MARA Holdings has agreed to buy Long Ridge Energy & Power in a deal valued at around $1.5 billion. The company will take on at least $785 million in debt, with a bridge loan backing that portion. The seller, FTAI Infrastructure, saw its stock jump 12% in pre-market trading. Meanwhile, MARA shares moved up 3%.
What the deal includes
The transaction covers Long Ridge’s 505-megawatt gas plant in Hannibal, Ohio. It also comes with more than 1,600 acres of land, access to water, fiber links, fuel supply, and connections to the grid. MARA said in a recent filing that the site could eventually handle more than 1 gigawatt of total power capacity.

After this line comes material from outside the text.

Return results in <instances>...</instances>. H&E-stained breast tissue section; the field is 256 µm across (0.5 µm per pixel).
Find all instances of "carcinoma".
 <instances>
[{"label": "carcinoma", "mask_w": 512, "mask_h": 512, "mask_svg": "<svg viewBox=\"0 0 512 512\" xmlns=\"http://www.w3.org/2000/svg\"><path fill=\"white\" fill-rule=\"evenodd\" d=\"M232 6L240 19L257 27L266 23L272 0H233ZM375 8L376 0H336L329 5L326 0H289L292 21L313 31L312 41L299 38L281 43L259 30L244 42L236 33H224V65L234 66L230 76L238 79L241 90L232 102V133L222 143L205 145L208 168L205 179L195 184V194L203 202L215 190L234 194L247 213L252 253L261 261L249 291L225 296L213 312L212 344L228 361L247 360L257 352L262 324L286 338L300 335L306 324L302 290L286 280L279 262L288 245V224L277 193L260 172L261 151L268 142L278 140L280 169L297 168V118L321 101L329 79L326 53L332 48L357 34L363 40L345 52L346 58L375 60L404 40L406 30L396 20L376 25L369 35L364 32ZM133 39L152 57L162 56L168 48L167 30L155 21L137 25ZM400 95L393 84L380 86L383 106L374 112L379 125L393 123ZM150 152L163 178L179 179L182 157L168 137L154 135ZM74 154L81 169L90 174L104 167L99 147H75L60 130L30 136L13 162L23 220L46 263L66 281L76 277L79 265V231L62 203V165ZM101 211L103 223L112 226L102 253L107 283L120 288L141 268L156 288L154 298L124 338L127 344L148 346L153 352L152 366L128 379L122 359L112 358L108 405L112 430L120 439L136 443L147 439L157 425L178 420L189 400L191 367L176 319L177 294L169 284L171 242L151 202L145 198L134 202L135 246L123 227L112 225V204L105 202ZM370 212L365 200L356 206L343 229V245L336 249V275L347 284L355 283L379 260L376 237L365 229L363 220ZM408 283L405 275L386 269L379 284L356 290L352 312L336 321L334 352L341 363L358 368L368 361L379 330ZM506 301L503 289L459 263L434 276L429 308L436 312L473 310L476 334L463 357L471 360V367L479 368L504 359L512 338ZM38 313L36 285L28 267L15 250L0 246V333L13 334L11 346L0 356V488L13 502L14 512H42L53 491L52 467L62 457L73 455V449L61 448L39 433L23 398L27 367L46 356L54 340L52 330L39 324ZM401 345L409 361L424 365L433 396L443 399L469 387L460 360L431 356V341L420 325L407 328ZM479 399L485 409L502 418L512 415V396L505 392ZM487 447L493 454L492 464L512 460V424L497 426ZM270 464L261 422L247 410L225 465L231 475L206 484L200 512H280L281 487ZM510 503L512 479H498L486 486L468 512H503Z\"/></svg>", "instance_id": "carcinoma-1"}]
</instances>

The acquisition is expected to lift MARA’s owned-and-operated power capacity by about 65%. It will expand the company’s operating and development pipeline to roughly 2.2 gigawatts across regions like PJM, ERCOT, SPP, and international markets.

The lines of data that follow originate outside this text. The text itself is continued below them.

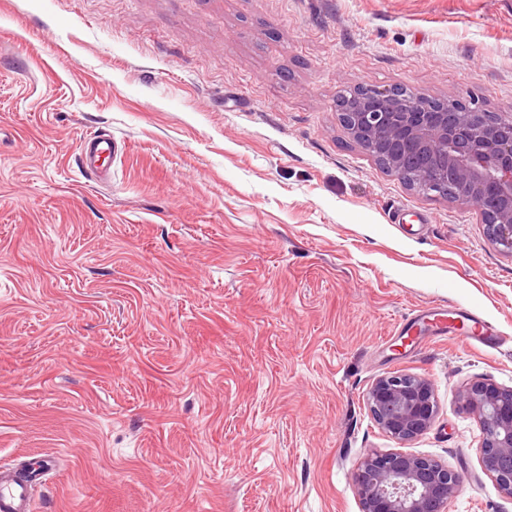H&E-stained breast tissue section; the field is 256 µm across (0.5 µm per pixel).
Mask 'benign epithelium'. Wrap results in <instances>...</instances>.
<instances>
[{
    "label": "benign epithelium",
    "instance_id": "1",
    "mask_svg": "<svg viewBox=\"0 0 512 512\" xmlns=\"http://www.w3.org/2000/svg\"><path fill=\"white\" fill-rule=\"evenodd\" d=\"M364 95L344 114L353 139L370 151L401 140L429 153L436 164L407 185L431 197L448 196L461 204L479 205L490 237L512 252V210L494 211L484 193L494 189L512 200V114L500 124L482 122L481 112H454V101L442 100L433 115L416 97L400 104L393 90L362 88ZM463 408L476 416L483 430L480 461L499 491L512 499V388L474 382L459 393ZM377 425L400 441L423 434L436 415L429 381L412 374L378 379L367 393ZM461 483L459 473L440 460L403 451L369 454L354 472L362 512H448Z\"/></svg>",
    "mask_w": 512,
    "mask_h": 512
}]
</instances>
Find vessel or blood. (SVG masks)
I'll use <instances>...</instances> for the list:
<instances>
[{"label": "vessel or blood", "instance_id": "obj_1", "mask_svg": "<svg viewBox=\"0 0 512 512\" xmlns=\"http://www.w3.org/2000/svg\"><path fill=\"white\" fill-rule=\"evenodd\" d=\"M414 325L423 327L435 336L448 333L452 322H459L458 341L467 345L498 347L501 338L497 327L463 307L449 310L425 306L414 311ZM35 488L28 481L9 473L7 467L0 466V512H34Z\"/></svg>", "mask_w": 512, "mask_h": 512}]
</instances>
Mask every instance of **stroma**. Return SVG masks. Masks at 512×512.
<instances>
[{"instance_id": "1", "label": "stroma", "mask_w": 512, "mask_h": 512, "mask_svg": "<svg viewBox=\"0 0 512 512\" xmlns=\"http://www.w3.org/2000/svg\"><path fill=\"white\" fill-rule=\"evenodd\" d=\"M360 86L512 113V0H0V464L50 458L35 512H361L391 450L512 512L458 399L512 388V253L351 138ZM445 304L506 345L405 340ZM395 372L438 406L407 443L366 401Z\"/></svg>"}]
</instances>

Plans for AI and data centers
MARA intends to begin construction on an initial AI and critical IT buildout in the first half of 2027. The first round of capacity should be ready by mid-2028. The company has said it doesn’t plan to cut Long Ridge’s current power supply to the PJM grid.
This move fits into MARA’s broader push toward data centers and AI infrastructure. The company sees this as a way to secure reliable power for high-demand computing tasks. It’s not the only crypto firm eyeing this space either. Others have been buying or building energy assets to support mining and AI workloads.
Financial expectations and timeline
MARA expects the Long Ridge assets to add about $144 million in annualized adjusted EBITDA. That’s a notable bump for the company, which has been working to diversify beyond just bitcoin mining. The deal is expected to close in the second half of 2026.
Some investors are watching closely, though. The large debt component and the long timeline before the AI buildout starts could raise questions. Still, the market reaction has been fairly positive so far.